There are some potential clouds on the horizon. The musicians’ contract is up this fall, and while recent negotiations have been notably free of the rancor that has befallen other orchestras, the national American Federation of Musicians and Employers’ Pension Fund is seriously underfunded, which could lead the Los Angeles players to seek more help from the Philharmonic.

Mr. Dudamel’s contract runs through 2022; if he opts not to extend it, the orchestra would lose one of its most dependable audience draws. And in recent years, Mr. Dudamel has been put on the spot as he has tried to stay above the fray of Venezuelan politics, where the country’s increasingly unpopular leaders have been instrumental in supporting El Sistema. But the government’s violent repression of protests, in which a young Sistema musician was recently killed, led him to issue his strongest statement yet last month, telling the government: “Enough is enough.”

Most pressing, though, is replacing Ms. Borda. The orchestra has two internal candidates seen as possible successors. Mr. Smith is one but said he was happy with his current artistically oriented responsibilities as they are now. “We’re the writer’s room,” he said of his team, using a suitably Hollywood-style television analogy, “not the showrunner.”
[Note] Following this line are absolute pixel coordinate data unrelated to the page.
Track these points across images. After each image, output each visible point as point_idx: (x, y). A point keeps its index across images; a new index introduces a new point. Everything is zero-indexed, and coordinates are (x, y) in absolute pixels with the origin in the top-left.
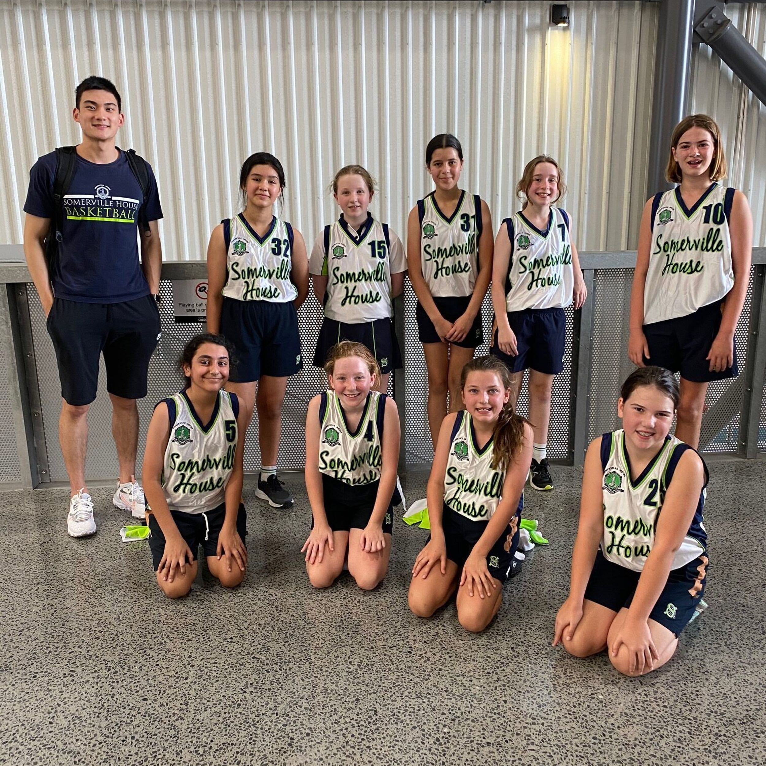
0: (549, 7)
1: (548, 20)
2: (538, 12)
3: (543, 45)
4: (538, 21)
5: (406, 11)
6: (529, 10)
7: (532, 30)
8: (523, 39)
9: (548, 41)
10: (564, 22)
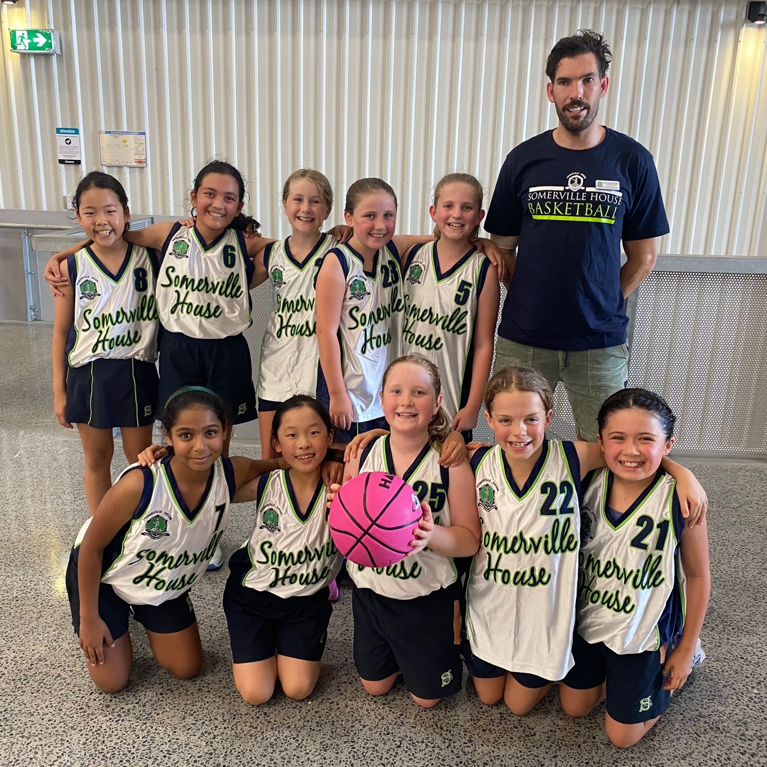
0: (746, 4)
1: (744, 16)
2: (734, 9)
3: (737, 41)
4: (733, 17)
5: (600, 5)
6: (726, 4)
7: (726, 27)
8: (716, 35)
9: (742, 38)
10: (762, 20)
The other is Ms. Samuel, the acting president, who has been with the orchestra for 25 years and recently had the chance to lead it when Ms. Borda took a sabbatical at Harvard’s Kennedy School of Government. “It would be an honor to have that position,” she said in an interview.

The board has not decided whether to promote from within the respected team Ms. Borda built, or search elsewhere, said Mr. Rasulo, the chairman. “We all feel on the board we owe it to the organization to be comprehensive,” he said, “to not maybe jump at the obvious.”

Mr. Dudamel, for his part, said that while he was sad to see Ms. Borda go, he was confident that the Philharmonic would be able to build on her success; flux, he contended, had been a part of its makeup from the start.

“This orchestra’s tradition,” he said, “is the tradition of the new.”